> [OPDRACHTEN]
[1] Neem uit de forumdiscussie over de aanvoegende wijs het stuk van "Is al beantwoord" tot en met "helemaal niet voorwaardelijk." letterlijk over.
[2] Leg in één tot drie zinnen uit waarom eno2 in de forumdiscussie over de aanvoegende wijs de vorm 'hadde' uit de gebruikte bron veranderde in 'had'.

> [GESELECTEERDE PASSAGE]

Dat kan, maar dat wordt dan de standaardtaal in België, niet de standaardtaal in Nederland.


----------



## eno2

Of course, dat was bedoeld.


----------



## Hans Molenslag

eno2 said:


> lijkt 'had' me geen hulpwerkwoord en is er geen sprake van een samengestelde vervoeging zoals in '_Hij had het gedaan_.',


Is al beantwoord door bibibiben.



> 'Had' functioneert hier voorwaardelijk, in  "_Hij had het niet hoeven doen_".


Nee, _had_ functioneert hier helemaal niet voorwaardelijk.



> 'Had' kan ook in de aanvoegende wijs gebruik worden:
> _hebben_ is een van de weinige werkwoorden die een verleden tijd van de aanvoegende wijs behouden heeft: _Had hij nog de kracht gehad om ..._


Nee, _had_ kan niet als aanvoegende wijs worden gebruikt en _hebben_ heeft geen verleden tijd van de aanvoegende wijs behouden.


----------



## Peterdg

eno2 said:


> _hebben_ is een van de weinige werkwoorden die een verleden tijd van de aanvoegende wijs behouden heeft:


De ANS vermeldt maar 1 werkwoord dat de conjunctief imperfectum heeft behouden (= verleden tijd van de aanvoegende wijs) en dat is "zijn". En die conjunctief imperfectum van "zijn" is "ware".


----------



## eno2

Allee vooruit, ik had weer mijn bron moeten linken en die gaf de vorm 'hadde' als conjunctief van de aanvoegende wijs. Die heb ik veranderd in 'had', want hadde heb ik nog nooit gebruikt.

> [OPGESLAGEN GEGEVENS]
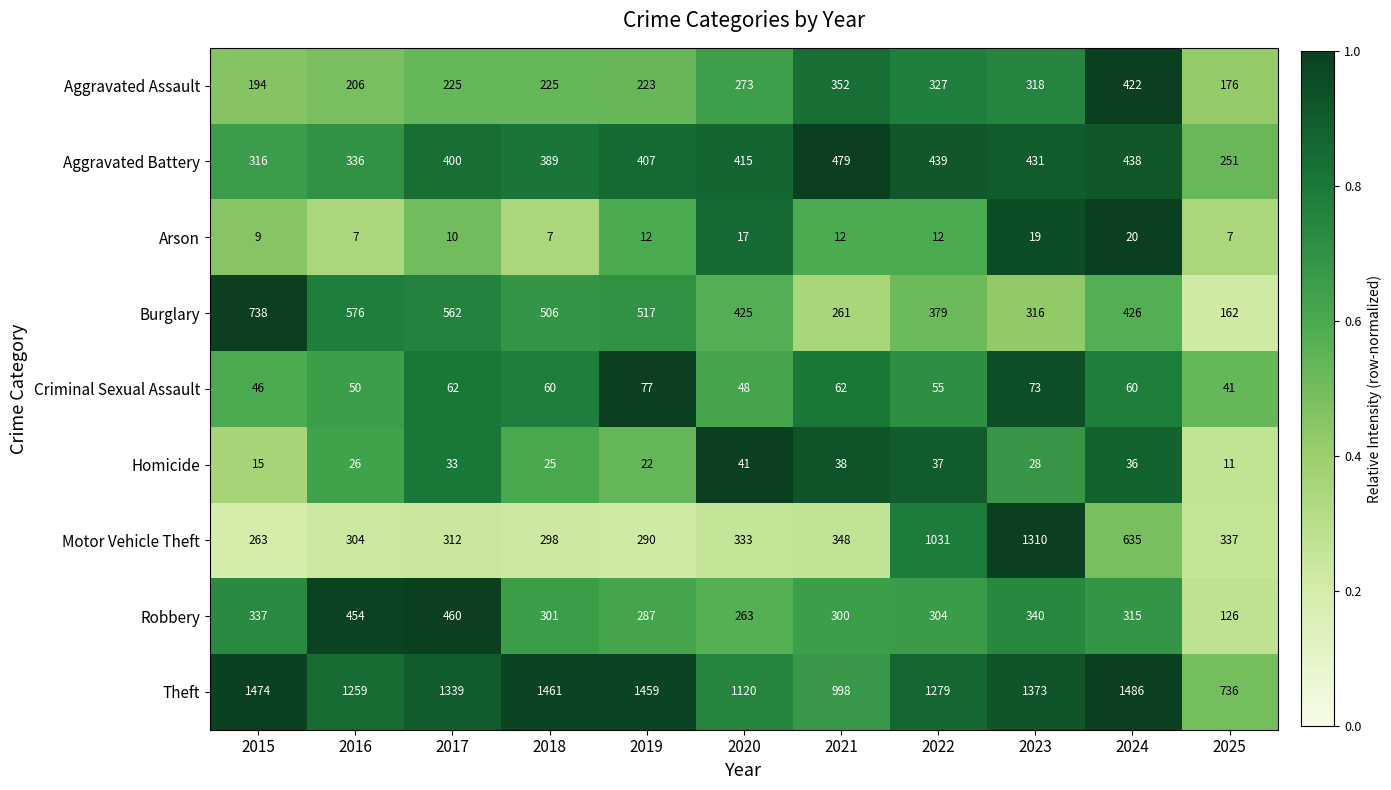

What is the difference between the second highest and minimum values in the Motor Vehicle Theft series?

768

> [UITGEWERKTE OPDRACHTEN]
[1]
Is al beantwoord door bibibiben.



> 'Had' functioneert hier voorwaardelijk, in  "_Hij had het niet hoeven doen_".


Nee, _had_ functioneert hier helemaal niet voorwaardelijk.

[2] De bron van eno2 gaf 'hadde' als conjunctief van de aanvoegende wijs. eno2 veranderde die vorm in 'had', omdat eno2 'hadde' nog nooit had gebruikt.